Class MorfologikDictionaryBuilder


  • public class MorfologikDictionaryBuilder
    extends Object
    Utility class to build Morfologik dictionaries from a tab separated values file.

    The first column is the word, the second its lemma and the third a POS tag (base,inflected,tag). If there is no lemma information leave the second column empty.

    • Constructor Detail

      • MorfologikDictionaryBuilder

        public MorfologikDictionaryBuilder()
    • Method Detail

      • build

        public Path build​(Path input,
                          boolean overwrite,
                          boolean validate,
                          boolean acceptBom,
                          boolean acceptCr,
                          boolean ignoreEmpty)
                   throws Exception
        Helper to compile a morphological dictionary automaton.
        Parameters:
        input - The input file (base,inflected,tag).
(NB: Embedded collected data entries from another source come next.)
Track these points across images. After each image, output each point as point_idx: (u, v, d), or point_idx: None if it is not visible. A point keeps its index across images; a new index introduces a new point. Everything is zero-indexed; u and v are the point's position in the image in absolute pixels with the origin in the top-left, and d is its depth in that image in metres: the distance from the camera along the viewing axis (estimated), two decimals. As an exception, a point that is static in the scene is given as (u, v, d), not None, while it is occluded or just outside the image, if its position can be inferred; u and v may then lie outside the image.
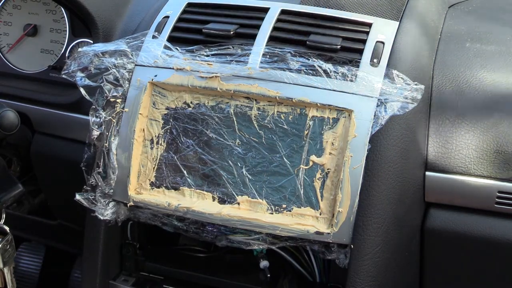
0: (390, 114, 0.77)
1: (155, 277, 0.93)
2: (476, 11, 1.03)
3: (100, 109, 0.85)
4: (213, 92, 0.82)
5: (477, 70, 0.86)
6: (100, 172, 0.84)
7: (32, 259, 1.44)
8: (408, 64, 0.82)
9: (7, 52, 1.10)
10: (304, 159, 0.79)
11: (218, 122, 0.82)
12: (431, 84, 0.85)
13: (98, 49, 0.86)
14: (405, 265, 0.85)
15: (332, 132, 0.78)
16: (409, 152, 0.79)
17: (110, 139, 0.84)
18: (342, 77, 0.79)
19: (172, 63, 0.84)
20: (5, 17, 1.10)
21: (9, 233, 0.96)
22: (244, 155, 0.80)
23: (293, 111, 0.80)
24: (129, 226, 0.92)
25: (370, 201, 0.77)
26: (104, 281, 0.92)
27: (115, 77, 0.85)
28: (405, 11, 0.89)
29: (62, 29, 1.07)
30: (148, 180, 0.84)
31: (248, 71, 0.81)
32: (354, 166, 0.77)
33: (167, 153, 0.83)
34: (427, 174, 0.81)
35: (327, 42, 0.82)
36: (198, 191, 0.82)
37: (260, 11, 0.89)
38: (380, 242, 0.78)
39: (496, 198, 0.80)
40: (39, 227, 1.19)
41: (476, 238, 0.81)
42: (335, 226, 0.77)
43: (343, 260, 0.78)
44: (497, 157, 0.80)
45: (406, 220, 0.81)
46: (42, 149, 1.01)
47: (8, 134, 0.90)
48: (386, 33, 0.84)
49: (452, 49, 0.91)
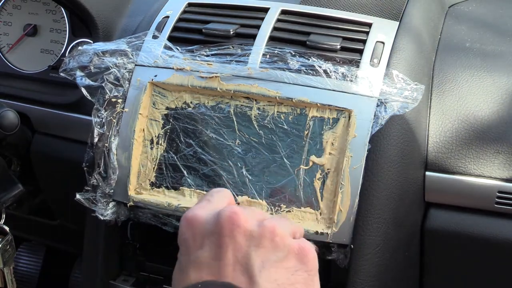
0: (390, 114, 0.77)
1: (155, 277, 0.93)
2: (476, 11, 1.03)
3: (102, 109, 0.85)
4: (213, 92, 0.82)
5: (477, 70, 0.86)
6: (100, 172, 0.84)
7: (32, 259, 1.45)
8: (408, 64, 0.82)
9: (7, 52, 1.10)
10: (304, 159, 0.79)
11: (218, 122, 0.82)
12: (431, 84, 0.85)
13: (98, 48, 0.86)
14: (405, 265, 0.85)
15: (332, 132, 0.78)
16: (409, 152, 0.79)
17: (110, 139, 0.84)
18: (342, 77, 0.79)
19: (172, 63, 0.84)
20: (5, 17, 1.10)
21: (9, 233, 0.96)
22: (244, 155, 0.81)
23: (293, 111, 0.80)
24: (129, 226, 0.92)
25: (370, 201, 0.77)
26: (104, 281, 0.92)
27: (116, 76, 0.85)
28: (405, 11, 0.90)
29: (62, 29, 1.07)
30: (148, 180, 0.84)
31: (248, 71, 0.81)
32: (354, 166, 0.77)
33: (167, 153, 0.83)
34: (427, 174, 0.81)
35: (327, 42, 0.82)
36: (198, 191, 0.82)
37: (260, 11, 0.89)
38: (380, 242, 0.78)
39: (496, 198, 0.79)
40: (39, 227, 1.19)
41: (476, 238, 0.81)
42: (335, 226, 0.77)
43: (343, 260, 0.78)
44: (497, 157, 0.80)
45: (406, 220, 0.81)
46: (42, 149, 1.01)
47: (8, 134, 0.90)
48: (386, 33, 0.84)
49: (452, 49, 0.91)
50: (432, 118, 0.83)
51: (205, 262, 0.53)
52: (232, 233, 0.53)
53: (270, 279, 0.52)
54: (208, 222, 0.55)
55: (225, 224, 0.53)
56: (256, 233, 0.53)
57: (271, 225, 0.54)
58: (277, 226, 0.54)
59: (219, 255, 0.53)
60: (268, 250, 0.53)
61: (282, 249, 0.54)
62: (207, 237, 0.54)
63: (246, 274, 0.52)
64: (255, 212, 0.57)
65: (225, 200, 0.59)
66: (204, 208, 0.57)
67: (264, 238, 0.53)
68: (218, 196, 0.59)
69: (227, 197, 0.60)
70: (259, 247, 0.53)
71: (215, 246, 0.53)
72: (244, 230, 0.53)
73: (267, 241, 0.53)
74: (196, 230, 0.55)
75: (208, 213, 0.55)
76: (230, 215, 0.54)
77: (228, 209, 0.54)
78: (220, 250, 0.53)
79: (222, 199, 0.59)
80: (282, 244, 0.54)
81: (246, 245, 0.53)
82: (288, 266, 0.53)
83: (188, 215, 0.56)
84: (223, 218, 0.54)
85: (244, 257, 0.52)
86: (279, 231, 0.54)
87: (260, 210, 0.66)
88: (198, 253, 0.54)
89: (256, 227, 0.54)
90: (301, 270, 0.54)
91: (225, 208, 0.55)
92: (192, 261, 0.54)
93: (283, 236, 0.54)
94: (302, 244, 0.55)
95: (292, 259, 0.54)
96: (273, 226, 0.54)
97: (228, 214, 0.54)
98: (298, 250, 0.54)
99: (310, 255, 0.55)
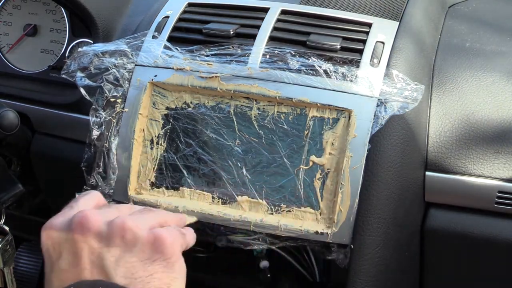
0: (390, 114, 0.77)
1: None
2: (476, 11, 1.03)
3: (100, 109, 0.85)
4: (213, 92, 0.82)
5: (477, 70, 0.86)
6: (100, 172, 0.84)
7: (32, 259, 1.44)
8: (408, 64, 0.82)
9: (7, 52, 1.10)
10: (304, 159, 0.79)
11: (218, 122, 0.82)
12: (431, 84, 0.85)
13: (98, 49, 0.86)
14: (405, 265, 0.85)
15: (332, 132, 0.78)
16: (409, 152, 0.79)
17: (110, 139, 0.84)
18: (342, 77, 0.79)
19: (172, 63, 0.84)
20: (5, 17, 1.10)
21: (9, 233, 0.96)
22: (244, 155, 0.81)
23: (293, 111, 0.80)
24: (129, 226, 0.92)
25: (370, 201, 0.77)
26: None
27: (115, 77, 0.85)
28: (405, 11, 0.90)
29: (62, 29, 1.07)
30: (148, 180, 0.84)
31: (248, 71, 0.81)
32: (354, 166, 0.77)
33: (167, 153, 0.83)
34: (427, 174, 0.81)
35: (327, 42, 0.82)
36: (198, 191, 0.82)
37: (260, 11, 0.89)
38: (380, 242, 0.78)
39: (496, 198, 0.79)
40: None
41: (476, 238, 0.81)
42: (335, 226, 0.77)
43: (343, 260, 0.78)
44: (497, 157, 0.80)
45: (406, 220, 0.81)
46: (42, 149, 1.01)
47: (8, 134, 0.90)
48: (386, 33, 0.84)
49: (452, 49, 0.91)
50: (432, 118, 0.83)
51: (65, 269, 0.55)
52: (84, 238, 0.54)
53: (127, 274, 0.53)
54: (62, 229, 0.56)
55: (76, 229, 0.55)
56: (106, 233, 0.55)
57: (120, 222, 0.55)
58: (127, 222, 0.55)
59: (76, 261, 0.54)
60: (120, 247, 0.54)
61: (134, 243, 0.55)
62: (63, 245, 0.55)
63: (103, 274, 0.53)
64: (109, 211, 0.58)
65: (90, 203, 0.60)
66: (63, 215, 0.58)
67: (115, 236, 0.54)
68: (83, 200, 0.60)
69: (93, 199, 0.60)
70: (111, 246, 0.54)
71: (71, 253, 0.55)
72: (94, 233, 0.55)
73: (118, 239, 0.54)
74: (54, 240, 0.57)
75: (63, 220, 0.57)
76: (80, 220, 0.55)
77: (79, 214, 0.56)
78: (76, 256, 0.54)
79: (86, 202, 0.60)
80: (134, 238, 0.55)
81: (99, 247, 0.54)
82: (143, 259, 0.54)
83: (45, 225, 0.58)
84: (75, 223, 0.55)
85: (98, 258, 0.54)
86: (129, 225, 0.55)
87: (121, 207, 0.64)
88: (59, 263, 0.55)
89: (106, 226, 0.55)
90: (159, 260, 0.55)
91: (76, 213, 0.56)
92: (55, 271, 0.55)
93: (133, 230, 0.55)
94: (157, 233, 0.56)
95: (147, 250, 0.55)
96: (122, 223, 0.55)
97: (78, 220, 0.55)
98: (153, 240, 0.55)
99: (167, 242, 0.56)
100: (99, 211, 0.57)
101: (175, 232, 0.58)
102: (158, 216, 0.60)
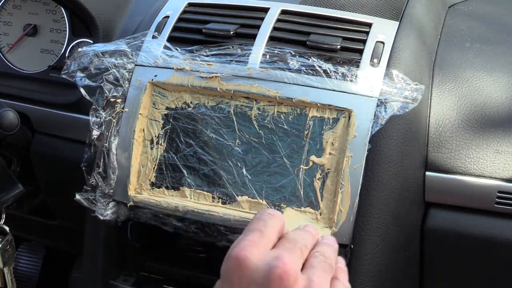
0: (390, 114, 0.77)
1: (155, 277, 0.93)
2: (476, 11, 1.03)
3: (100, 109, 0.85)
4: (213, 92, 0.82)
5: (477, 70, 0.86)
6: (100, 172, 0.84)
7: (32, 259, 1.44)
8: (408, 64, 0.82)
9: (7, 52, 1.10)
10: (304, 159, 0.79)
11: (218, 122, 0.82)
12: (431, 84, 0.85)
13: (98, 49, 0.87)
14: (405, 265, 0.85)
15: (332, 132, 0.78)
16: (409, 152, 0.79)
17: (110, 139, 0.84)
18: (342, 77, 0.79)
19: (172, 63, 0.84)
20: (5, 17, 1.10)
21: (9, 233, 0.96)
22: (244, 155, 0.81)
23: (293, 111, 0.80)
24: (129, 226, 0.92)
25: (370, 201, 0.77)
26: (104, 281, 0.92)
27: (115, 77, 0.85)
28: (405, 11, 0.90)
29: (62, 29, 1.07)
30: (148, 180, 0.84)
31: (248, 71, 0.81)
32: (354, 166, 0.77)
33: (167, 153, 0.83)
34: (427, 174, 0.81)
35: (327, 42, 0.82)
36: (198, 191, 0.82)
37: (260, 11, 0.89)
38: (380, 242, 0.78)
39: (496, 198, 0.79)
40: (39, 227, 1.19)
41: (476, 238, 0.81)
42: (335, 226, 0.77)
43: (343, 260, 0.78)
44: (497, 157, 0.80)
45: (406, 220, 0.81)
46: (42, 149, 1.01)
47: (8, 134, 0.90)
48: (386, 33, 0.84)
49: (452, 49, 0.91)
50: (432, 118, 0.83)
51: None
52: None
53: None
54: (258, 271, 0.53)
55: (275, 282, 0.52)
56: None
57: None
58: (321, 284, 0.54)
59: None
60: None
61: None
62: (253, 285, 0.53)
63: None
64: (298, 254, 0.56)
65: (277, 229, 0.58)
66: (256, 245, 0.55)
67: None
68: (271, 223, 0.57)
69: (279, 225, 0.58)
70: None
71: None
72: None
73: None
74: (243, 275, 0.53)
75: (260, 258, 0.54)
76: (282, 274, 0.52)
77: (280, 265, 0.53)
78: None
79: (274, 228, 0.57)
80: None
81: None
82: None
83: (240, 255, 0.54)
84: (275, 275, 0.52)
85: None
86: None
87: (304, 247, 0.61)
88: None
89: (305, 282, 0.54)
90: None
91: (277, 263, 0.53)
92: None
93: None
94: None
95: None
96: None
97: (280, 273, 0.52)
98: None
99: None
100: (298, 263, 0.55)
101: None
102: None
An associated metadata (*.info) file must exist.
        overwrite - Whether to overwrite the output file if it exists, or not.
        validate - Whether to validate input to make sure it makes sense.
        acceptBom - Whether to accept leading BOM bytes (UTF-8), or not.
        acceptCr - Whether to accept CR bytes in input sequences (\r), or not.
        ignoreEmpty - Whether to ignore empty lines in the input, or not.
        Returns:
        The resulting dictionary Path.
        Throws:
        Exception - Thrown if errors occurred during dictionary compilation.
      • build

        public Path build​(Path input)
                   throws Exception
        Helper to compile a morphological dictionary automaton using default parameters.
        Parameters:
        input - The input file (base,inflected,tag). An associated metadata (*.info) file must exist.
        Returns:
        The resulting dictionary Path.
        Throws:
        Exception - Thrown if errors occurred during dictionary compilation.